Kyle Eastwood creció en un medio propicio para amar al jazz. Es sabido que su padre es un fanático de esta música; incluso dirigió en 1988 la cinta Bird, sobre la vida del genial jazzista Charlie Parker, y continuamente usa el jazz en las pistas sonoras de sus películas, como en Medianoche en el jardín del bien y del mal (1997), por poner un ejemplo. “El jazz es con lo que yo me crié. Era la música que les gustaba mis padres. Nueve de diez veces, en casa la música que sonaba era el jazz”, comentó hace algunos años.
El joven músico empezó a tocar el bajo eléctrico cuando estudiaba preparatoria. Tenía muchos amigos en la banda del escuela y la mayoría eran bateristas o tocaban la trompeta. Sin excepción buscaban a un bajista, así que siempre había lugar para él. A los dieciocho años empezó a asistir a clases de bajo y a los veinte, después de que lo tomó ya en serio, comenzó a tocar el contrabajo.
Aparte del aprendizaje teórico y técnico, Kyle tuvo sus mejores enseñanzas en la práctica, al participar en muchos jam sessions con excelentes jazzistas. Formó parte también de una banda de fusión y acompañó a un par de cantantes de pop. Después de aprender a leer música, tocó el bajo en sesiones fílmicas. Más tarde fundó su propia banda en los Ángeles, misma que duró cerca de cinco años. Fue con esa agrupación que se presentó en el Carnegie Hall, en 1996, durante un homenaje jazzístico en honor a su padre. Ahí sorprendió al público con su interpretación a “This Time the Dream’s on Me”, la cual quedó grabada en el álbum del concierto, Eastwood After Hours.
“No soy un purista, aunque el jazz sea mi primer amor”, afirmó Kyle alguna vez.
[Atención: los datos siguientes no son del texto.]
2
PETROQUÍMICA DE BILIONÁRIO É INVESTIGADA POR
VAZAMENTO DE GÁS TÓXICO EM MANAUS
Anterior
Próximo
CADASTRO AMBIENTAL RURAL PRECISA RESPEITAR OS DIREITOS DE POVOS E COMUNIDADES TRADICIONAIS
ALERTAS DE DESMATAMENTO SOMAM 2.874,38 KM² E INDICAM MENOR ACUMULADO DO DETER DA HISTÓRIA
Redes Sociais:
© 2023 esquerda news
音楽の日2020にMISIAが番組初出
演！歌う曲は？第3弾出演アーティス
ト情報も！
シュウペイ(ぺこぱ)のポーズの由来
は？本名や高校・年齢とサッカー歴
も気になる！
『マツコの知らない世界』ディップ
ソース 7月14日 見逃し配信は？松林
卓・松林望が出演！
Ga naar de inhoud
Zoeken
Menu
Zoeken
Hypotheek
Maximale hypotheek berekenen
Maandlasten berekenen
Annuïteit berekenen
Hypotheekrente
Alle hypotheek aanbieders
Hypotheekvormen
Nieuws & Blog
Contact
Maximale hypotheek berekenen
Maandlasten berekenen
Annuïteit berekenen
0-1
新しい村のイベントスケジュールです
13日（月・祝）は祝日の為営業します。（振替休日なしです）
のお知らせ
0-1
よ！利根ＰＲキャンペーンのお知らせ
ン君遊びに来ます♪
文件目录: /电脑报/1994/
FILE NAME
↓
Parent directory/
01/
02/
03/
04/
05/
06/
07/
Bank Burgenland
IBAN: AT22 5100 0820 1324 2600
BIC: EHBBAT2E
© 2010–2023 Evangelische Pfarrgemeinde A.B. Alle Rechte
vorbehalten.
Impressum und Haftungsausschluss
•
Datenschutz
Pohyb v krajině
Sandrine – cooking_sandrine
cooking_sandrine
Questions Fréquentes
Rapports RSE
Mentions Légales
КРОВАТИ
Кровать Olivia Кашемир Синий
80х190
Su debut discográfico, From There to Here (1998), muestra a un músico sólido y maduro, con instrumentaciones que varían en los diferentes arreglos, ya sea con meras percusiones o con la dotación de una big band, con temas que van de una canción de Tom Waits (“I Beg Your Pardon”) hasta una favorita de Frank Sinatra (“In the Wee Small Hours of The Morning”), rodeado de músicos de primer orden, como David Sánchez, en el sax tenor, o de cantantes como Julia Fordham, Diana King (con una seductora versión de “Why Can’t We Live Together” de Timmy Thomas) y Joni Mitchell, quien canta magistralmente “Trouble Man” de Marvin Gaye.
Otro detalle poco usual de este álbum es que Eastwood no interpreta muchas partes solistas en el contrabajo, lo cual es de agradecer, pues esto lo hace más variado y agradable para el oído. Con esta actitud demuestra su modestia, al no tratar de lucirse y atiborrarnos de solos. El álbum sirve además como debut para los miembros de su grupo: Doug Webb (saxofón), Matt McGuire (piano) y Kendall Kay (batería). Webb compuso la pieza que abre el disco, “Stanley Hill Dr”; McGuire es el autor de cuatro cortes y, junto con Eastwood, compuso “Da Da Ba Ba Nu Nu”.
A From There to Here siguieron otros ocho álbumes, entre ellos Paris Blue (2004), Metropolitain (2009), Songs from the Chateau (2011), Time Pieces (2015) y Cinematic (2019). Además, Kyle participó en los soundtracks de varias películas de su padre, como The Rookie (1990), Mystic River (2002), Million Dollar Baby (2004), Gran Torino (2008) e Invictus (2009). Hasta ahora no ha escrito el score de un filme completo, aunque dice estar interesado en hacerlo algún día.
Establecido actualmente en el ámbito jazzístico de Nueva York, Kyle Eastwood sabe sin embargo que Hollywood sigue corriendo por sus venas. Lo lleva en la sangre.